_TASK INSTRUCTIONS_:
Rewrite the lines of the records below as a numbered list, leaving out blank lines. Omit the pictures from your answer.

Source records
━━━

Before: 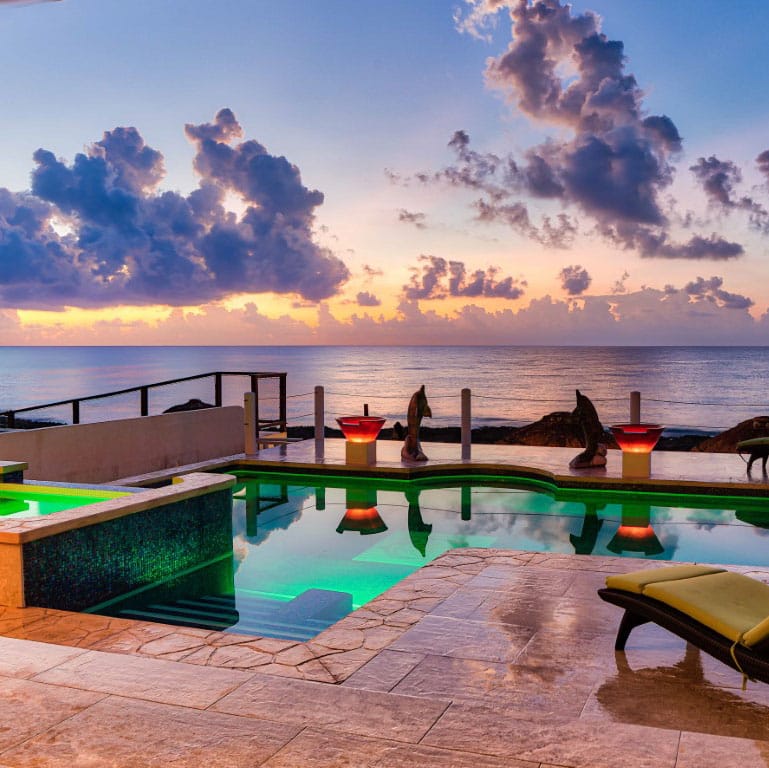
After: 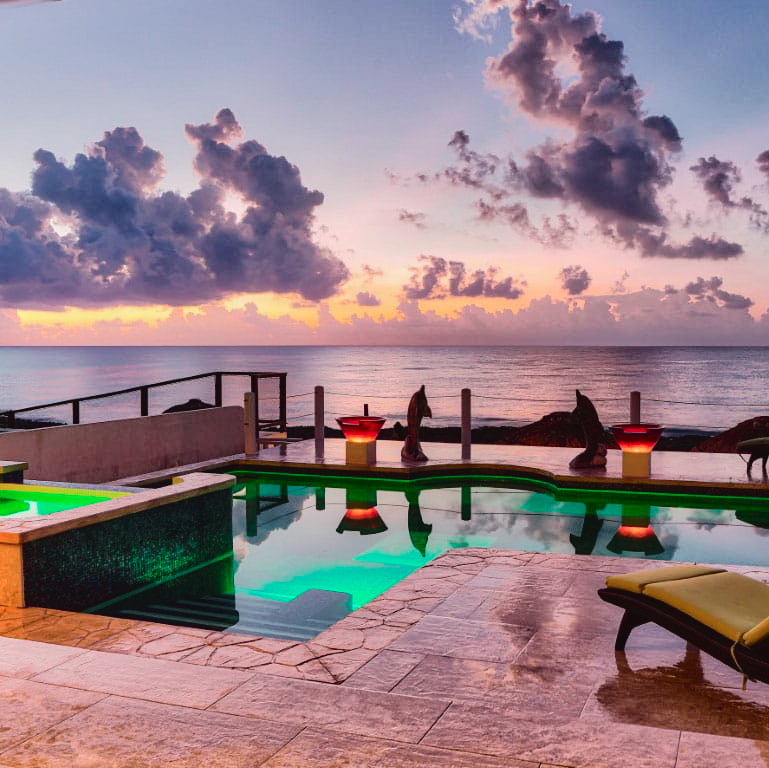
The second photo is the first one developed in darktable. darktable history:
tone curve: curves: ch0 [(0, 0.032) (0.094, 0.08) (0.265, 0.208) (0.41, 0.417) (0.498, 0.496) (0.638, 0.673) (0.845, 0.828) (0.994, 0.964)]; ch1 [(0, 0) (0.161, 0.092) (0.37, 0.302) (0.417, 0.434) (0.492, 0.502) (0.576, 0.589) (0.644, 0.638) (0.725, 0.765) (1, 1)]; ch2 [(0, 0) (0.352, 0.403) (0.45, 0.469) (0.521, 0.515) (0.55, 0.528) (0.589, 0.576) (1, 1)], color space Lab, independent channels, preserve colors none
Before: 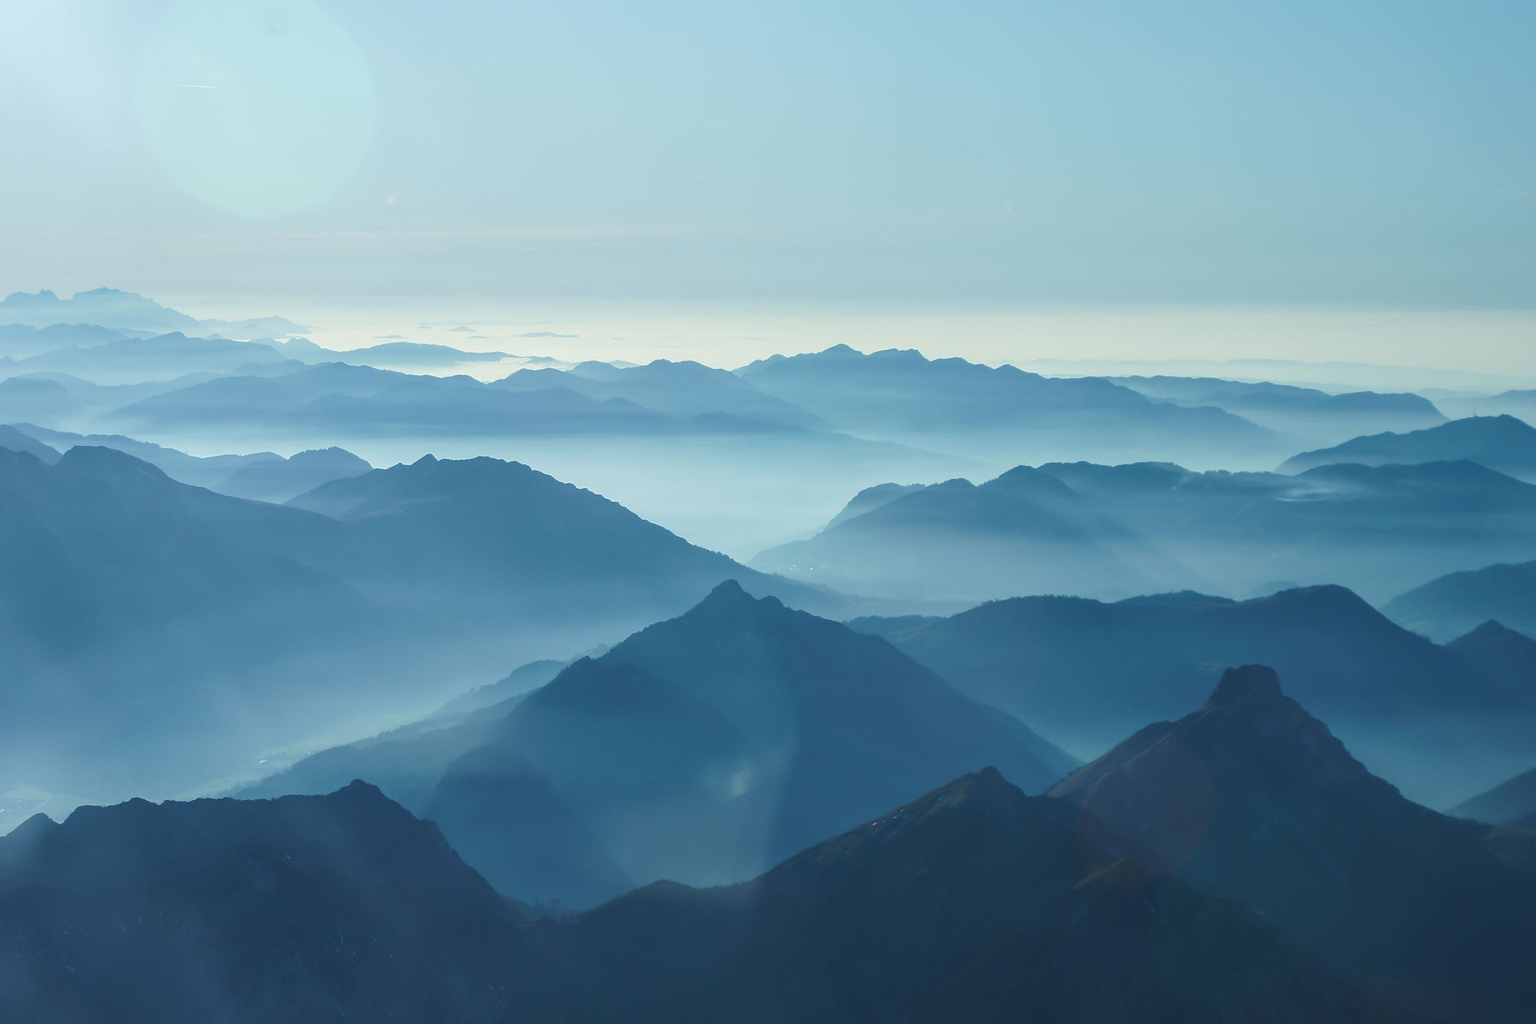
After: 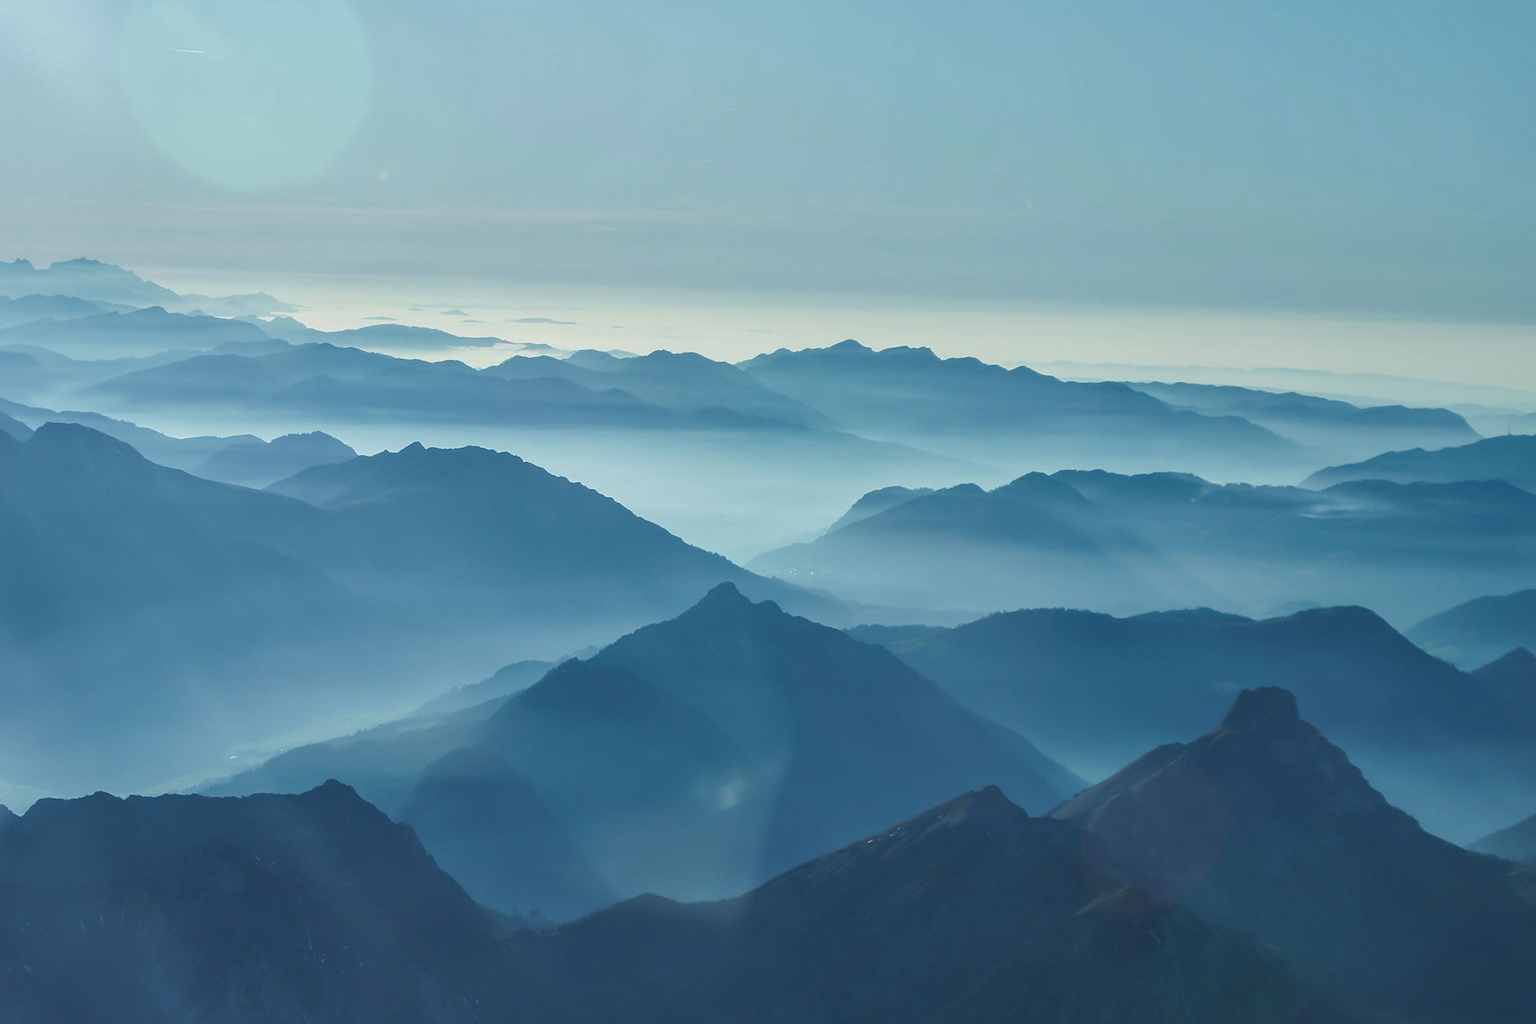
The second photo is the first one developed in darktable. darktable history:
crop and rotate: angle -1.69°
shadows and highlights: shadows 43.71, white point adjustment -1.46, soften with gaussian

━━━

_SOLUTION TO THIS PROBLEM_:
1. Before: 
2. After: 
3. The second photo is the first one developed in darktable. darktable history:
4. tone curve: curves: ch0 [(0, 0.032) (0.094, 0.08) (0.265, 0.208) (0.41, 0.417) (0.498, 0.496) (0.638, 0.673) (0.845, 0.828) (0.994, 0.964)]; ch1 [(0, 0) (0.161, 0.092) (0.37, 0.302) (0.417, 0.434) (0.492, 0.502) (0.576, 0.589) (0.644, 0.638) (0.725, 0.765) (1, 1)]; ch2 [(0, 0) (0.352, 0.403) (0.45, 0.469) (0.521, 0.515) (0.55, 0.528) (0.589, 0.576) (1, 1)], color space Lab, independent channels, preserve colors none
5. Before: 
6. After: 
7. The second photo is the first one developed in darktable. darktable history:
8. crop and rotate: angle -1.69°
9. shadows and highlights: shadows 43.71, white point adjustment -1.46, soften with gaussian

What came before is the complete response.